'Well, the singing was good."
Such were the comments heard after opening night of the Metropolitan Opera's latest foray into operatic controversy with its new, mid-to-high-concept production of Un Ballo in Maschera, though in this case, the above-mentioned praise isn't faint at all.
The David Alden production, which has been running for the last month, will be beamed live to six area movie theaters at 12:55 p.m. Saturday, and is likely to have its ultra-mobile cameras focused on the singers. That's how it's done. The staging concepts that were so heartily booed by audiences in the opera house are likely to be less relevant to movie theater audiences.
The singers may not be a five-star Verdi fest, but a solid four-star one headed by Sondra Radvanovsky, Marcelo Álvarez, and Dmitri Hvorostovsky, plus a singer the opening night didn't hear but maybe should have: mezzo-soprano Stephanie Blythe (who sings Ulrica), an artist too seldom heard in Verdi.
And the production? Most Verdi operas simply aren't dependent on exterior decoration (one exception being Aida; spectacle is part of its ancient Egyptian milieu). Musical information is concentrated so much into the vocal line that if the opera is working on a high level musically, you could reset Otello in a spaceship and still have it work. I saw one such production in Zurich; when the cast hit its stride, I had a full-fledged Otello experience.
The political assassination saga that is Un Ballo in Maschera takes its place among Verdi's great operas without any of the composer's typical breakout tunes, but is full of musical characterizations tapping into an elemental psychology. It transcends its surroundings.
The intermittently perverse Alden production has mostly sins of obscurity that would loom larger in Wagner operas, which operate on a more scenery-sensitive symbolic level. This approach is Brechtian: The stage apparatus doesn't try to be faithfully atmospheric but aggressively borrows images from many times and places to support the director's view of the opera's interior world. In Act I, that view is 1930s musicals with top hats and canes.

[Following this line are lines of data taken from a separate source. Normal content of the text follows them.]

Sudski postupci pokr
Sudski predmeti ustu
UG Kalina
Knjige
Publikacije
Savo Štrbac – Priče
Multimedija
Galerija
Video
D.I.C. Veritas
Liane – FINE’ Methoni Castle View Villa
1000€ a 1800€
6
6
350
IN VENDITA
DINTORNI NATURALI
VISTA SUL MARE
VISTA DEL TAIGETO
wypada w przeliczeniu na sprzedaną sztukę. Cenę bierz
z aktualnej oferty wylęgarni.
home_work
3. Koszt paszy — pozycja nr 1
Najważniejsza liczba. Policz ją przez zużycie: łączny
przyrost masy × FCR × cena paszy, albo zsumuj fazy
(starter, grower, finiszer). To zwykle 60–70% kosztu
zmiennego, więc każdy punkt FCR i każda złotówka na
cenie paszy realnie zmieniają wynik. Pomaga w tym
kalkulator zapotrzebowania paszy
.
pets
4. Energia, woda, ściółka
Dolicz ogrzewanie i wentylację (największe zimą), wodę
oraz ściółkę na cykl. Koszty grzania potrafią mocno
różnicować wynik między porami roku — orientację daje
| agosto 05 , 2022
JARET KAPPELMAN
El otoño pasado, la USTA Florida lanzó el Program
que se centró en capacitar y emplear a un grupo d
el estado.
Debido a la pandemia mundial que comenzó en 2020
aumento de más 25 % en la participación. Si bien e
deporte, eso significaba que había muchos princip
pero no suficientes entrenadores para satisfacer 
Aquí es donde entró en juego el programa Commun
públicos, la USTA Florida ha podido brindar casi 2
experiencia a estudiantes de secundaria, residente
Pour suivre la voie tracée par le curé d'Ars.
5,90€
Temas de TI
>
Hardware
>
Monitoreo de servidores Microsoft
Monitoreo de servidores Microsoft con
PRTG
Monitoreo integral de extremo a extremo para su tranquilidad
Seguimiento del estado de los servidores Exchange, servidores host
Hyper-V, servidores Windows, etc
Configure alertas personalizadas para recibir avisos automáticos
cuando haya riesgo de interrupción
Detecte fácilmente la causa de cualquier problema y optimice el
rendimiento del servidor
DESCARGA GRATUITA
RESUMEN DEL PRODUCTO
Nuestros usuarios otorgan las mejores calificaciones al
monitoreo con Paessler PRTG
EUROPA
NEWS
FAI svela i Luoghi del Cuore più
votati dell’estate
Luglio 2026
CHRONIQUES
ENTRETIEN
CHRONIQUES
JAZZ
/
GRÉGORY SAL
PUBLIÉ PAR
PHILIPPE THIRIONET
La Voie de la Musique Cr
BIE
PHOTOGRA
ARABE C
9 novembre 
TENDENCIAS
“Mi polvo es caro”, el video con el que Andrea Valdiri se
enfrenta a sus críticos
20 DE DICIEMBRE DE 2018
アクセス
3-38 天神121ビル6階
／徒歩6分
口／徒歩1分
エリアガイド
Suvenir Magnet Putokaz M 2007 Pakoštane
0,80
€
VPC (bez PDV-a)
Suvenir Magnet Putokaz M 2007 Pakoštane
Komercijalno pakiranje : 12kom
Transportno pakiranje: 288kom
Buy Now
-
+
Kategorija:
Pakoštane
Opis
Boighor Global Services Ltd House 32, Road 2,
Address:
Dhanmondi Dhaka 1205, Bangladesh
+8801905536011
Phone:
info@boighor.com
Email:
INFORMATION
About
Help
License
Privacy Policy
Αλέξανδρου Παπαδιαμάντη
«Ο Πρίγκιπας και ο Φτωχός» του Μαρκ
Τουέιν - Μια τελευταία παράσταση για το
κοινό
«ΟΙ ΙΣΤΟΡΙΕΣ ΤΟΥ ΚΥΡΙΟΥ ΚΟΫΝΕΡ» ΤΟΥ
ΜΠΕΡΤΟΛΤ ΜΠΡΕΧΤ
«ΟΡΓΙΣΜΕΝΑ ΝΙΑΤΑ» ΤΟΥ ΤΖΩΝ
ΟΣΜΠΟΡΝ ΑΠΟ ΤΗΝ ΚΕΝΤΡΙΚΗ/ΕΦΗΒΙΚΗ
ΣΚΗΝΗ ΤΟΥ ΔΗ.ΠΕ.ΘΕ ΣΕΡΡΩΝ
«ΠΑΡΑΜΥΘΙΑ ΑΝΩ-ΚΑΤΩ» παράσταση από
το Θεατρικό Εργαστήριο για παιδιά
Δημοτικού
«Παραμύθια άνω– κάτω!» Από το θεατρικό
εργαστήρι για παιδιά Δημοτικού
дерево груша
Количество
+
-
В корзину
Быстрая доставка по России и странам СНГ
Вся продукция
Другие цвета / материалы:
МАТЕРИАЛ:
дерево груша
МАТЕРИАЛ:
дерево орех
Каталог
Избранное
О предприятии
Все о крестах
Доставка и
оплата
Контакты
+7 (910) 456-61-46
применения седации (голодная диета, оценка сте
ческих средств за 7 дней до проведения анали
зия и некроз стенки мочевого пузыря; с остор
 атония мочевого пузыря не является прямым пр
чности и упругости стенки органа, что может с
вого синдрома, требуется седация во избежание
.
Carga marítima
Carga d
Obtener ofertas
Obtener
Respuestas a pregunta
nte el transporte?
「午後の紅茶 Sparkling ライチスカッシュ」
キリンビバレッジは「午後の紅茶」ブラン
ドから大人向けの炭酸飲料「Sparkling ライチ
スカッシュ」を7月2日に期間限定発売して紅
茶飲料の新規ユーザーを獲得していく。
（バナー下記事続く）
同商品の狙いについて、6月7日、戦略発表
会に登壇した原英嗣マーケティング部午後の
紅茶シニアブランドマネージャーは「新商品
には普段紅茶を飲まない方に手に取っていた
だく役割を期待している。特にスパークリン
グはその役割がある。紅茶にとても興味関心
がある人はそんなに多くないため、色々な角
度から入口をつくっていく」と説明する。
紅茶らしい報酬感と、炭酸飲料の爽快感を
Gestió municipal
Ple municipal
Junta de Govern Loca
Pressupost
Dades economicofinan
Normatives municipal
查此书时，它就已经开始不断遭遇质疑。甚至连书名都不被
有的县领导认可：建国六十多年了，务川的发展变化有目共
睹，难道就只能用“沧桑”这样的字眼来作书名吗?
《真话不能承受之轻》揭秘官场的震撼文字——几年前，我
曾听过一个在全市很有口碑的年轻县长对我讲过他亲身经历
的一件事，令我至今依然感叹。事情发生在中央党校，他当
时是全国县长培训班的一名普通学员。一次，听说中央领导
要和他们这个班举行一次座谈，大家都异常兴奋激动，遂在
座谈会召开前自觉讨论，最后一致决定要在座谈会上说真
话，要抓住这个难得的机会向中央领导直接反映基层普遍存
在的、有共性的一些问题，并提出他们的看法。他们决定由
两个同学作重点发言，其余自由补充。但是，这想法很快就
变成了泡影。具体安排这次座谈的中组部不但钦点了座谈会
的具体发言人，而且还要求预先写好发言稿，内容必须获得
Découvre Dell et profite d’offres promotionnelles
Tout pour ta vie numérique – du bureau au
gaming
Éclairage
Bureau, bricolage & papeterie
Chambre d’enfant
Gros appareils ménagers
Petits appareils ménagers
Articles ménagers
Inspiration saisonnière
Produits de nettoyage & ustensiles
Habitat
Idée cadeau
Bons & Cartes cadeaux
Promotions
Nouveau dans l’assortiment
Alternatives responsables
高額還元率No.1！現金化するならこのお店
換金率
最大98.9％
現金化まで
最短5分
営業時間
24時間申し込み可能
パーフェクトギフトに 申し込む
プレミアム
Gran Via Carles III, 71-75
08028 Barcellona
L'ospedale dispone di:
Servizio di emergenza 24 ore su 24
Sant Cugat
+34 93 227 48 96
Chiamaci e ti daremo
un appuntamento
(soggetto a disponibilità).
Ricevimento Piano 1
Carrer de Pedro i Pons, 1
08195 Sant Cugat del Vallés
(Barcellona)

Some viewers might also take exception to the fortune-teller Ulrica in 1930s dress, promising to consult Satan on certain matters and then swigging from a flask in her purse. Modern accessories can be a buzz kill in opera. Personally, I loved it.
Much of the rest is abstractly handsome, but with a recurring image of Icarus that I didn't get; at least it was decorative. Character relationships are worked out in detail, and that's important.
Musically, conductor Fabio Luisi is in his element. By now, no seasoned operagoer expects vocal plushness from Radvanovsky (Amelia), but she can sing the role and is an extremely compelling actress. Álvarez does have that Mediterranean blaze in his voice, and though his sense of theater has grown, you don't always care whether his character, Gustavo, is assassinated.
Hvorostovsky is the star, having grown beautifully into a number of Verdi roles, still with his vocal agility and a certain life-and-death Slavic intensity from which Verdi always benefits. You might feel sorry for Kathleen Kim, who plays Gustavo's page Oscar with plenty of vocal allure but is periodically compelled to don wings, as if to portray the Icarus that the king wants to be.